How Did Kabul Become Our Dunkirk?

Mike Weisser
3 min readAug 24, 2021
Tony Grist — Photographer’s own files

Is it just coincidence that the same week we are bringing thousands of our Afghan ‘allies’ out of Kabul, that a full-length movie, Dunkirk, is playing on Showtime? And to make the coincidence even more complete, yesterday CNN had a story about how airplanes owned by American Airlines and Delta were seen landing at our Ramstein airbase in Germany disgorging more Afghan ‘allies’ who are already being transported to the United States.

The Battle of Dunkirk may have been the greatest military defeat for the British in any war they ever fought which turned out to be a victory. At least that’s the way it’s being portrayed in the new movie and that’s the way it’s always been described. Now how the complete rout of the entire British Army, which left more than 800 field guns, 700 tanks, 20,000 armored vehicles and 11,000 machine guns on the battlefield, can be considered anything other than a complete and total military collapse, is beyond me.

In fact, there wouldn’t have been any British troops to bring back home in their little fishing boats if the German Army had not decided to change course after their unanticipated attack through the Ardennes and shift some of their armored columns back towards Paris rather than continuing down the coast to bottle up the entire Allied force.

And by the way, the Brits and the French had been fighting the German Army since the beginning of May 1940, and the Battle of Dunkirk began at the end of the month. Know how much they knew about where and when the Wehrmacht was going to attack their front lines? About as much as we knew about where and when the Taliban were going to attack Kabul.

But now it’s not just the Taliban. The latest reports are that ‘elements’ of both ISIS and Al Qaeda are also getting involved in military actions against our ‘ally’ and our troops.

I love how the Pentagon uses the word ‘element’ and how the media repeats it without question, as if the word has any real strategic or tactical meaning at all. When I was a kid, the word ‘element’ meant that some good-for-nothings (read: Blacks) were moving into ‘our’ neighborhood. At least back then we all knew how the word ‘element’ was supposed to be used.

And let’s not overlook the fact that in our attempt to take a complete mess and turn it into some kind of heroic event, we have also completely obliterated the way that the word ‘ally’ has always been used.

Yesterday there was an interview on the NBC Nightly News with some poor, beleaguered Afghan guy standing in the airport surrounded by his four kids and his wife who was, of course, wrapping her arms around Kid Number 5. And the man, who was described as an ‘ally,’ was complaining about how it took him four years to get the documentation he needed in order to leave Kabul and go to God knows where.
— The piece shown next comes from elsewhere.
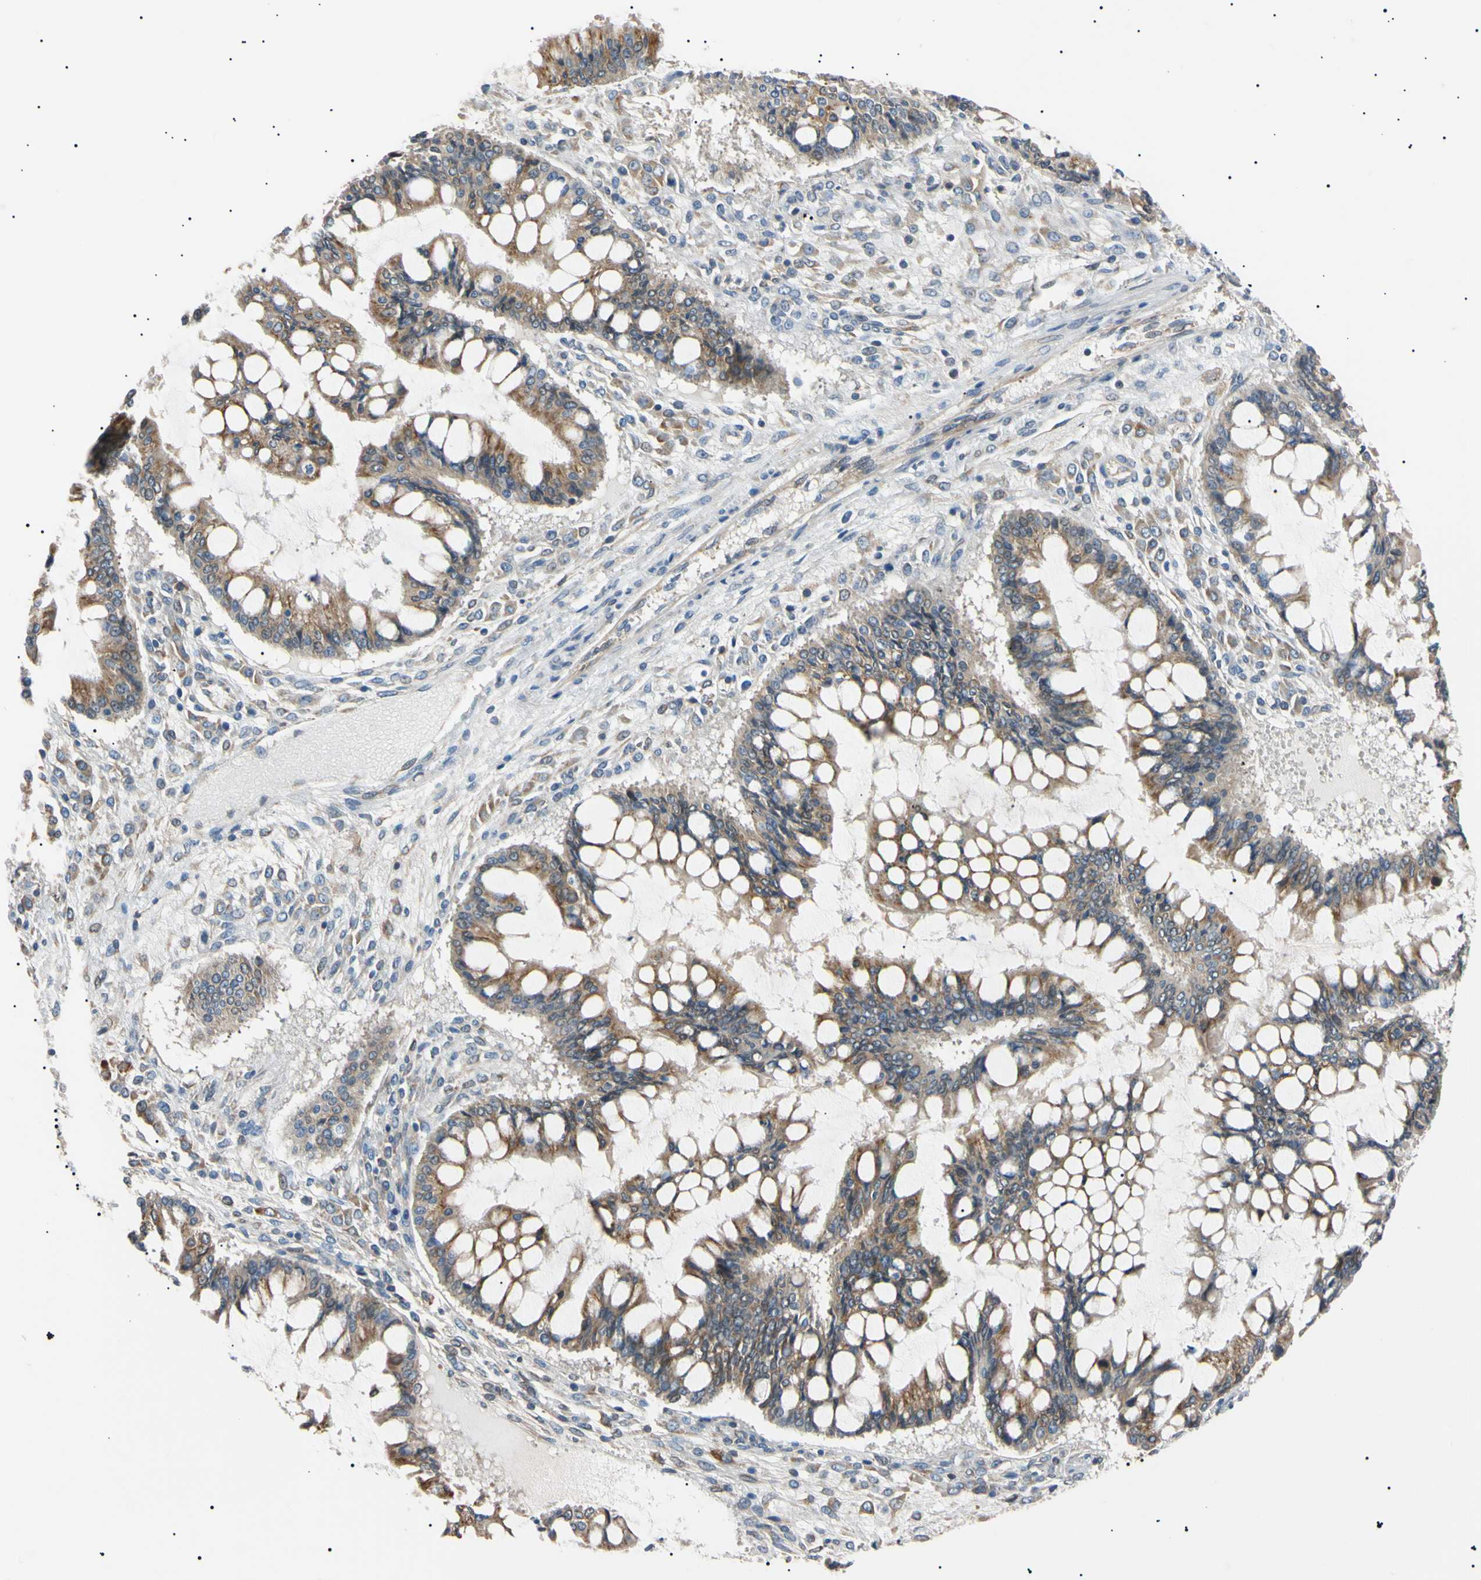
{"staining": {"intensity": "moderate", "quantity": ">75%", "location": "cytoplasmic/membranous"}, "tissue": "ovarian cancer", "cell_type": "Tumor cells", "image_type": "cancer", "snomed": [{"axis": "morphology", "description": "Cystadenocarcinoma, mucinous, NOS"}, {"axis": "topography", "description": "Ovary"}], "caption": "Immunohistochemistry photomicrograph of neoplastic tissue: mucinous cystadenocarcinoma (ovarian) stained using immunohistochemistry (IHC) reveals medium levels of moderate protein expression localized specifically in the cytoplasmic/membranous of tumor cells, appearing as a cytoplasmic/membranous brown color.", "gene": "VAPA", "patient": {"sex": "female", "age": 73}}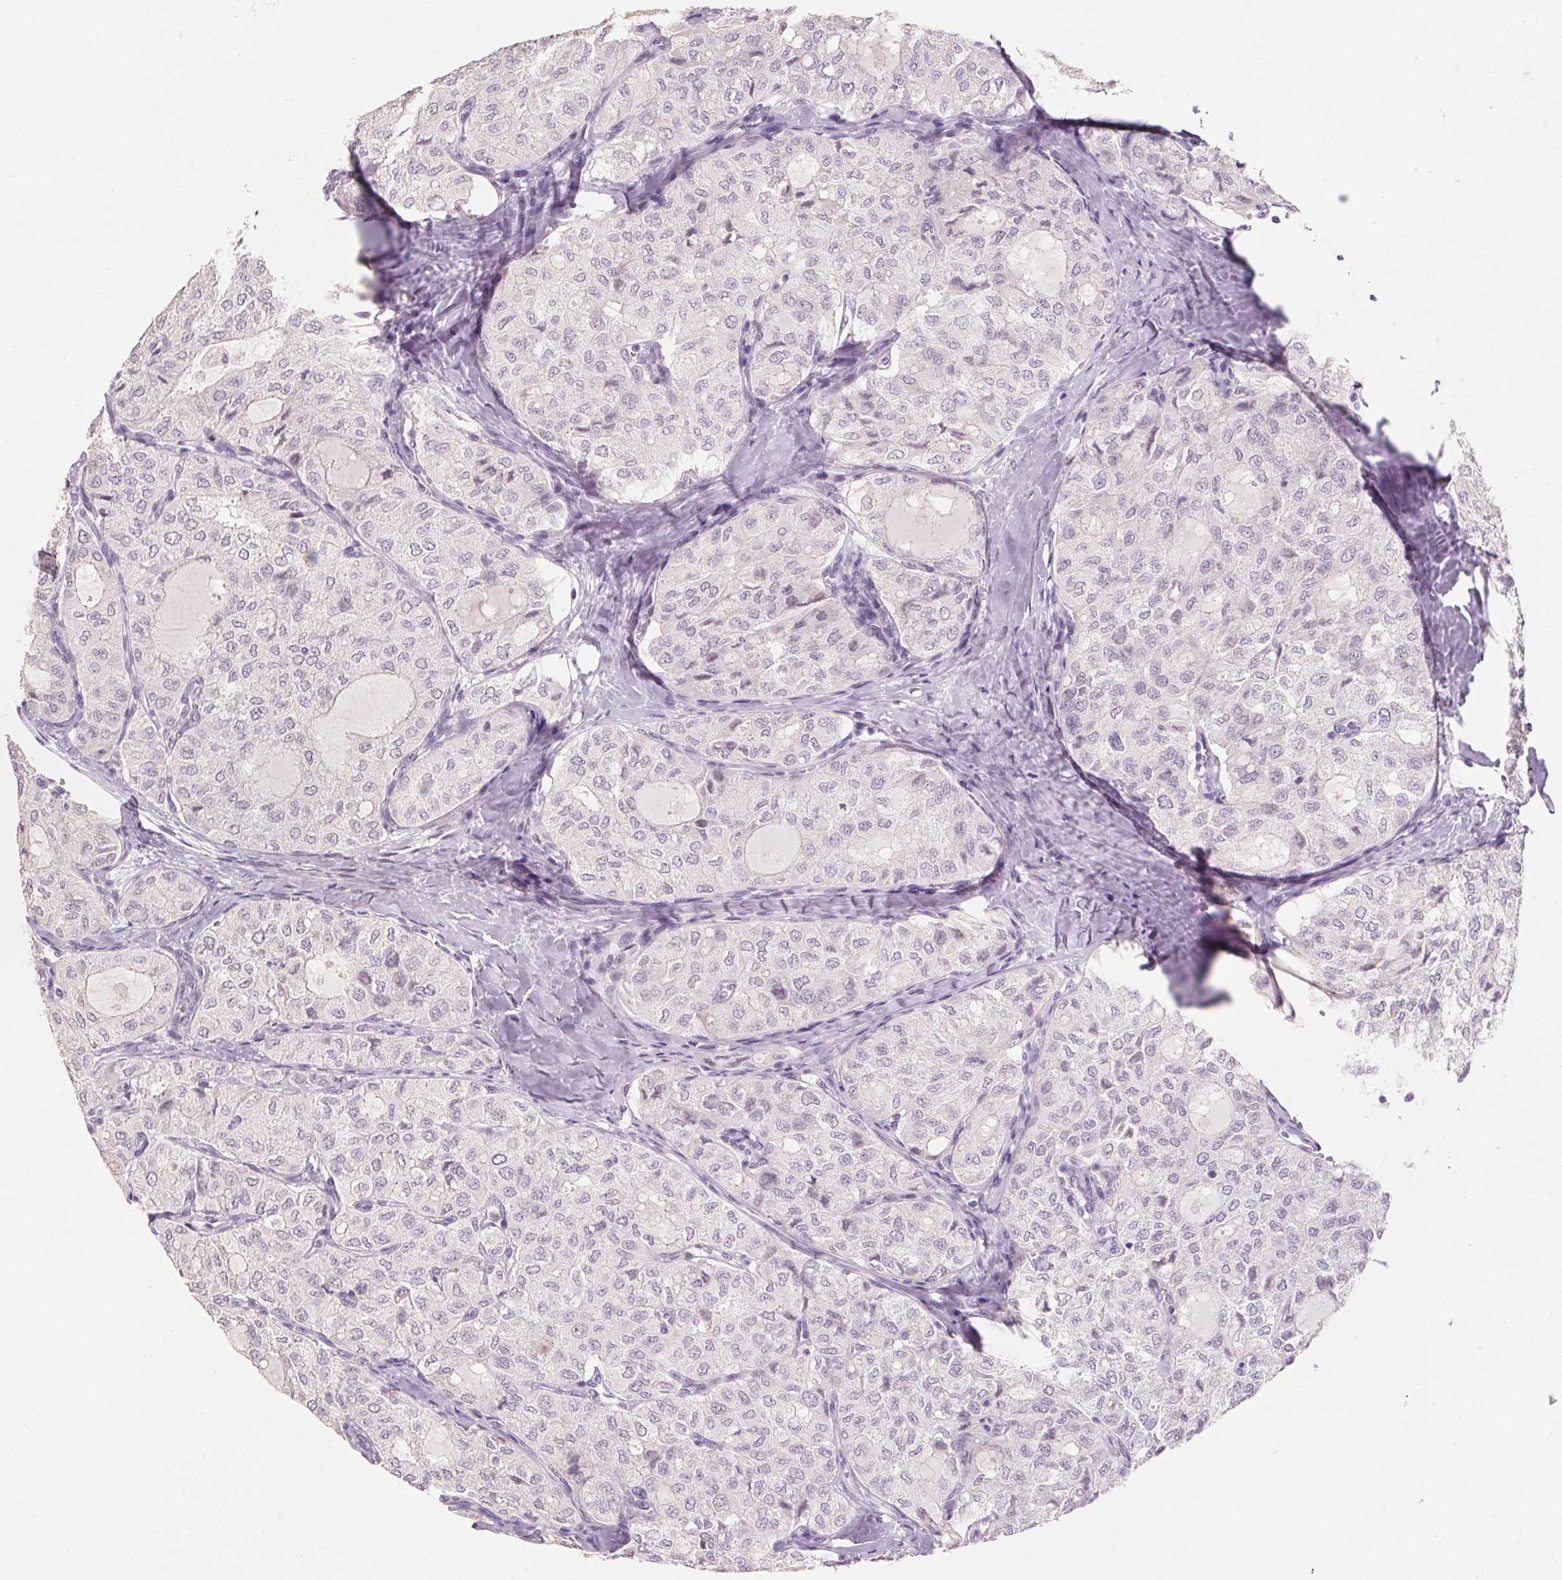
{"staining": {"intensity": "negative", "quantity": "none", "location": "none"}, "tissue": "thyroid cancer", "cell_type": "Tumor cells", "image_type": "cancer", "snomed": [{"axis": "morphology", "description": "Follicular adenoma carcinoma, NOS"}, {"axis": "topography", "description": "Thyroid gland"}], "caption": "Micrograph shows no protein staining in tumor cells of thyroid cancer tissue.", "gene": "CAPZA3", "patient": {"sex": "male", "age": 75}}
That’s an ‘ally?’ I always thought an ‘ally’ was someone who picked up a gun and fought alongside your troops in some kind of joint military exercise. Now the term appears to be used for some guy who maybe had a shop selling high-heeled, women’s shoes which will no longer be allowed in a country that will operate under Sharia law.

You see, our legal system allows women to wear any kind of shoe style they want to wear. Which is why we have ‘freedom’ and the poor bastards who will remain in Afghanistan after we and our ‘allies’ pull out aren’t free. Get it? We’re good — they’re bad.

I have now watched the movie Dunkirk two times. And I am increasingly convinced that when the Pentagon planners sit down with the State Department planners and the National Intelligence Planners and all the other goddamn planners, they come up with a plan to turn our defeat in Afghanistan into a heroic military win by watching the same movie at least once that I watched twice.

So, will Kabul become another Dunkirk, or will it end the way things ended at the Little Big Horn?

If you stand in front of the monument that marks the spot where Custer and his troops were killed, you can see a bright, new casino right down the road.